Yesterday's delay was caused when a piece of track-aligning equipment being used for overnight maintenance malfunctioned on the Longfellow, said Lydia Rivera, a T spokeswoman.
Delays lasted from 5 a.m., when the T opened, until just after 8 a.m., forcing commuters onto shuttle buses between Park Street and Harvard stations.
The delays can be attributed to some construction work on the Longfellow Bridge. The T is performing regular track maintenance work overnights and on the weekend. The Department of Conservation and Recreation is trying to fix some structural changes on the bridge. The structural issue is the reason that the Red Line has to travel across the bridge at a reduced speed. Combined, these events have increased one-way trips on the Red Line by 3 to 4 minutes, but other things can cause the delays to go up to 5 to 6 minutes.
Commuters are concerned at the increased amount of delays on the Red Line. Some commuters were quoted that they've been late to work anywhere from 6 to 12 times this summer. Hopefully employers understand.
In other news, the new Union Station garage opened in Worcester this week. I read about it last night in yesterday's Telegram & Gazette. If you have a monthly commuter rail pass, parking will be $42 a month. It is $100 a month without a commuter rail pass. The garage will be open from 5:30 a.m. to 1 a.m. There is a $2 per hour rate for a maximum charge of $8.
I noticed the garage on Friday night, after leaving KJ Baaron's Friday Night wine tasting. It looks like a nice garage.

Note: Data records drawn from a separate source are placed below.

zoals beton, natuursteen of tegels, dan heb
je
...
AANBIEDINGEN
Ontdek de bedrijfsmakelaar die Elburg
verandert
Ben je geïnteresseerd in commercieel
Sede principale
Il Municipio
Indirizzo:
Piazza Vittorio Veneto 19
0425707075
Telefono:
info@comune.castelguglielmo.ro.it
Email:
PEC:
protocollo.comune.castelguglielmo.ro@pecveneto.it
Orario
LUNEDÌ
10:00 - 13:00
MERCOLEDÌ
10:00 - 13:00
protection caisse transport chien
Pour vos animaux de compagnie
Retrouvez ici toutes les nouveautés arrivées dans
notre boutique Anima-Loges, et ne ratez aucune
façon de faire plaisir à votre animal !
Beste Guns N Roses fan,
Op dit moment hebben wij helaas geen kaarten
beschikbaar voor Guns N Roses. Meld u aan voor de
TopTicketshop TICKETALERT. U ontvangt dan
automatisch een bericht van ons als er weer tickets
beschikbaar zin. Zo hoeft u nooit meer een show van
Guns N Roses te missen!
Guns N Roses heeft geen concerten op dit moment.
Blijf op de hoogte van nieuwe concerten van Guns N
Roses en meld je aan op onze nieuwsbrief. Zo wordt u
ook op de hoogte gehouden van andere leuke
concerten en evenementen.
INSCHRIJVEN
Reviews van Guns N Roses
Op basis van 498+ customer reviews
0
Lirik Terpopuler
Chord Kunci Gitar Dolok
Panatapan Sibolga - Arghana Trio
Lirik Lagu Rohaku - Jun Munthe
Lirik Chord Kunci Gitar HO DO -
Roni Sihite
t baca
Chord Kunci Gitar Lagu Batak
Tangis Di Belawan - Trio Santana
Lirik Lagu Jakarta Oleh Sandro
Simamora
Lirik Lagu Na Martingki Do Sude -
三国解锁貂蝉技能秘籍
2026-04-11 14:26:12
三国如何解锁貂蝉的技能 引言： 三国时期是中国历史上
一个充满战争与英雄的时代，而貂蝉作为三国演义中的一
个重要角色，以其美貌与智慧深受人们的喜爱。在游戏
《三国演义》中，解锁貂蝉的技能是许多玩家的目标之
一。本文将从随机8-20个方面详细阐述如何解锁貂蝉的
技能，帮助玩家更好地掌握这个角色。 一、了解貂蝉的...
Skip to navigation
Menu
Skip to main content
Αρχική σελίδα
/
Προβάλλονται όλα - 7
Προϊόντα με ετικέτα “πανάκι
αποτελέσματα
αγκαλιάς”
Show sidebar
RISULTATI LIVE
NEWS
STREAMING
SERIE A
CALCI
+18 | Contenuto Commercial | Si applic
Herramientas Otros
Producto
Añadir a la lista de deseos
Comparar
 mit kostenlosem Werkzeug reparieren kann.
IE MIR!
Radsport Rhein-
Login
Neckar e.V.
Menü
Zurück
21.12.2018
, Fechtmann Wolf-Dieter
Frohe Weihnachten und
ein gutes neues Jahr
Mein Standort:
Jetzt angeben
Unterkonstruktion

Finally, The Eagle-Tribune published an editorial today about the proposed Northern Massachusetts-NH commuter rail line extension. I agree with the sentiments - the rail extension should not occur if New Hampshire does not contribute to its funding. We have areas within Massachusetts that would like to see mass transit. Why should the Commonwealth fund a system that would directly benefit New Hampshire if NH doesn't end up make a relevant contribution?